Lastly, once Sound Transit has the money, who holds this unelected and hand-picked board accountable? The answer, nobody, as, for instance, why are they allowed to keep running Sounder/North, which has colossal subsidies?
21
checkNbalance, it must really tan your hide to know that the portion of the population that responds to all your tired, old, ham-handed, disingenuous appeals is becoming smaller with each passing year. If tropes like "what has been built hasn't moved the needle on congestion" didn't work in 2008, how are they going to work in 2016, especially when the downtown-to-UW segment will have already opened by the time the vote takes place?
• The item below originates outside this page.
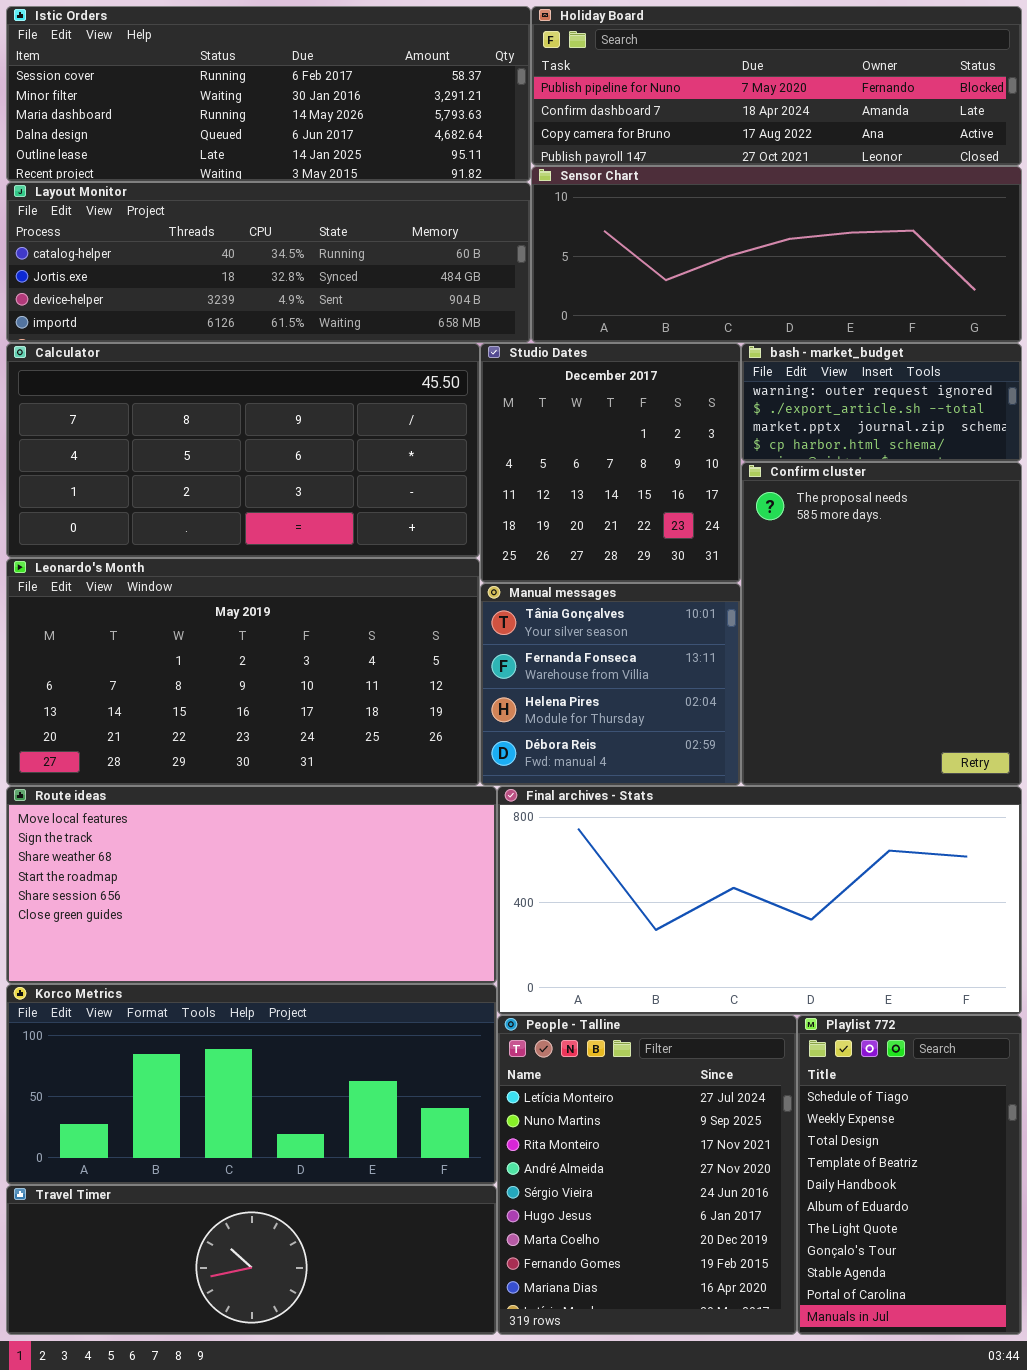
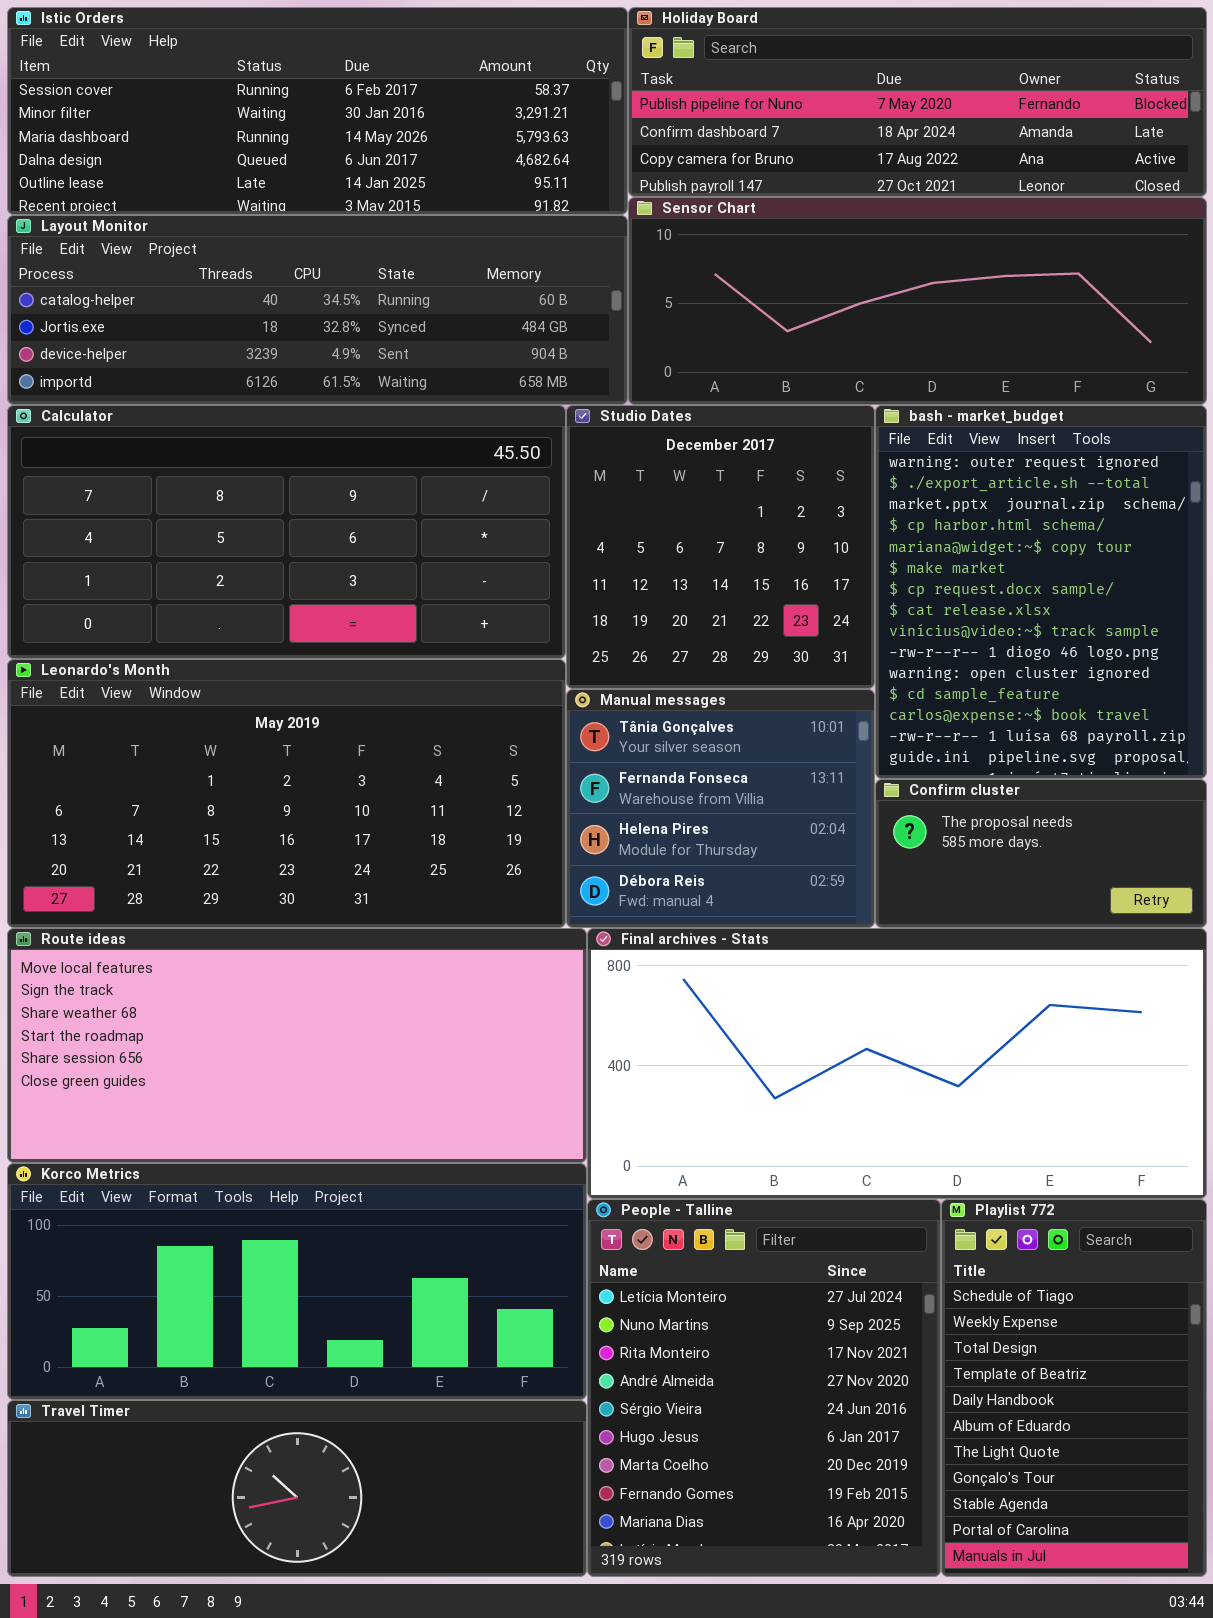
bash - market_budget: [741,343,1022,462] -> [875,405,1207,779], resized
Confirm cluster: [741,462,1022,786] -> [875,779,1207,928], resized

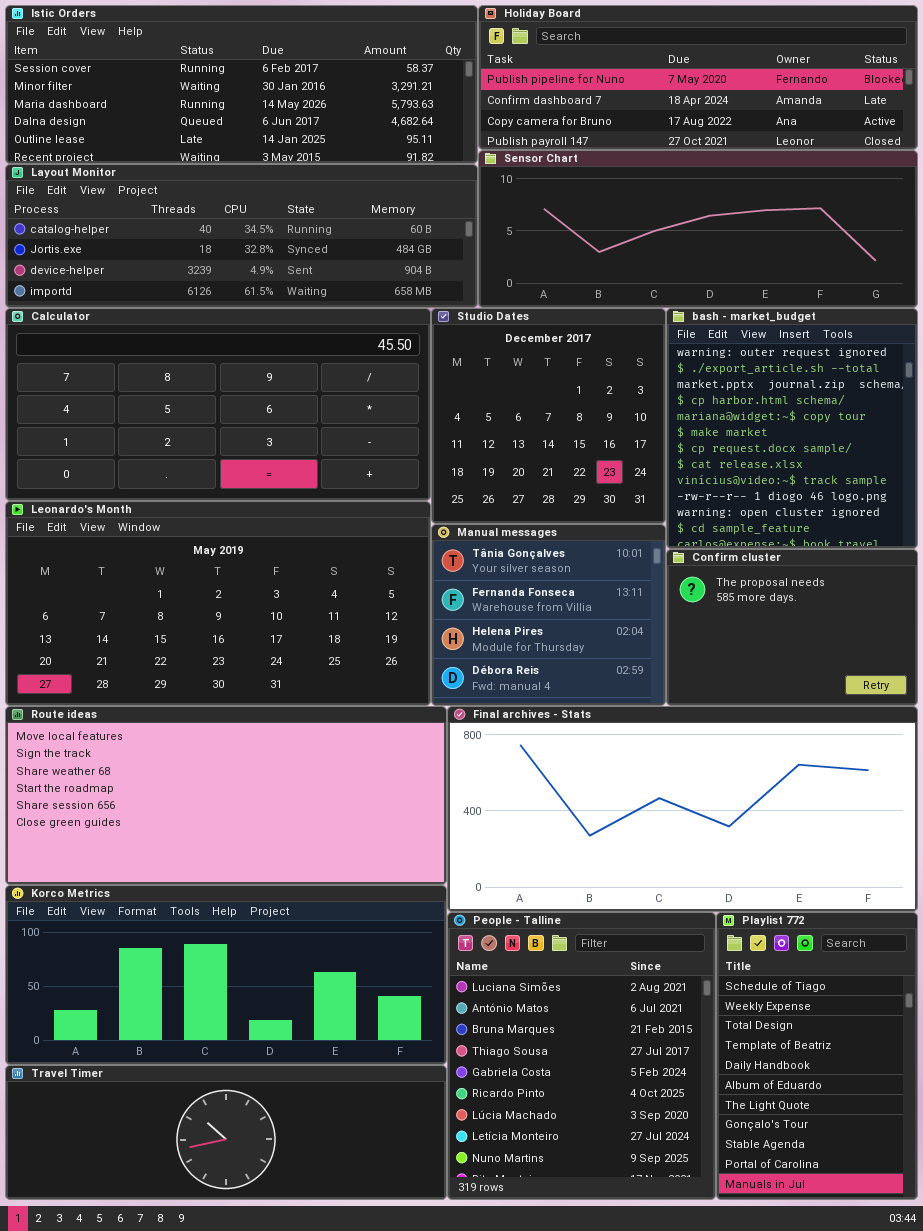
bash - market_budget: [875,405,1207,779] -> [666,308,918,549], resized
Confirm cluster: [875,779,1207,928] -> [666,549,918,706], resized
People - Talline: [587,1199,941,1577] -> [447,912,716,1200], scrolled up 7 rows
Believe it or not, providing a reliable mass transit system is a necessary function of government in a major metropolitan area, just like policing or the military. I'd love to see you apply your righteous scrutiny of Sound Transit to any other government body in this state and region... Maybe you wouldn't even have to resort to such stretches of credulity to make your point.

Oh, and it might help your cause too if you could actually correctly spell the name of the guy whose name you just read. Little bit of advice for the future there.